Gilmore rules out AIB intervention


TÁNAISTE EAMON Gilmore ruled out Government intervention in commercial decisions being made by Allied Irish Banks.

He was replying to Shane Ross (Ind) who accused the Government of allowing the bank, which it effectively owned, to add to debt by putting up mortgages for those who could not afford them.

Mr Gilmore replied: “With regard to commercial decisions made by AIB, the deputy would be the first to criticise the Government if it sought to engage in hands-on decision-making in the banks.”

He said the Government was “firmly on the side of people who are having difficulty meeting their mortgage payments and that is why we have taken the steps we have taken and will continue to do so”.

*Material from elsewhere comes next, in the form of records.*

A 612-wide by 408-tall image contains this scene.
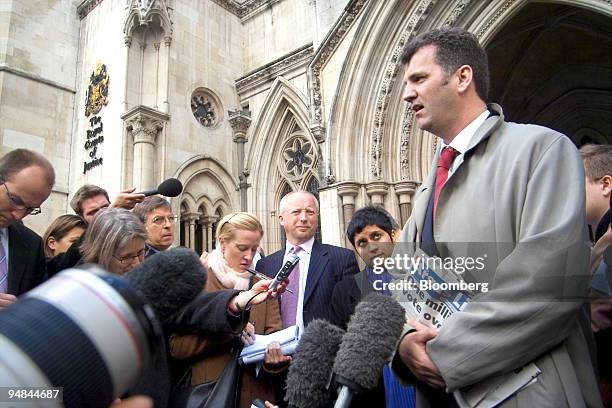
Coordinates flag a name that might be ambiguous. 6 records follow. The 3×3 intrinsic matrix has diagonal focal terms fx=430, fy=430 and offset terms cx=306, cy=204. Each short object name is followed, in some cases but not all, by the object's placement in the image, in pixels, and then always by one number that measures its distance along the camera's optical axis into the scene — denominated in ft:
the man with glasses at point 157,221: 9.53
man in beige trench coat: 3.50
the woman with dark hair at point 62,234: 9.59
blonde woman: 6.00
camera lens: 1.97
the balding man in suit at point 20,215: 6.56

Mr Ross said he would be the first to say that the Government should intervene on a day-to-day basis on decisions of that sort.

“The Government owns it and it has two directors on the bank’s boards,” he added.

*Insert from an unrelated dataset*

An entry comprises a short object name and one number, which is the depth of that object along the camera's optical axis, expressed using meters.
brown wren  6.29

“I do not know what they are there for if they are not there to have an input into policy decisions.”

Mr Ross said AIB had “a disgraceful record as regards mortgages and it has brought the country to its knees”.

The people who were there then were still there.

“Appointments of the old cronies are still being made to the board and the old people are resurfacing,” he added.

Mr Ross asked if Mr Gilmore was aware that a large number of the bank’s mortgages had been securitised and sold off in bundles to other institutions outside the jurisdiction.

Mr Gilmore said Mr Ross did not have a particularly good track record on the matter.

“I will also not come into the House to defend the practices of banks, now or in the past,” he added.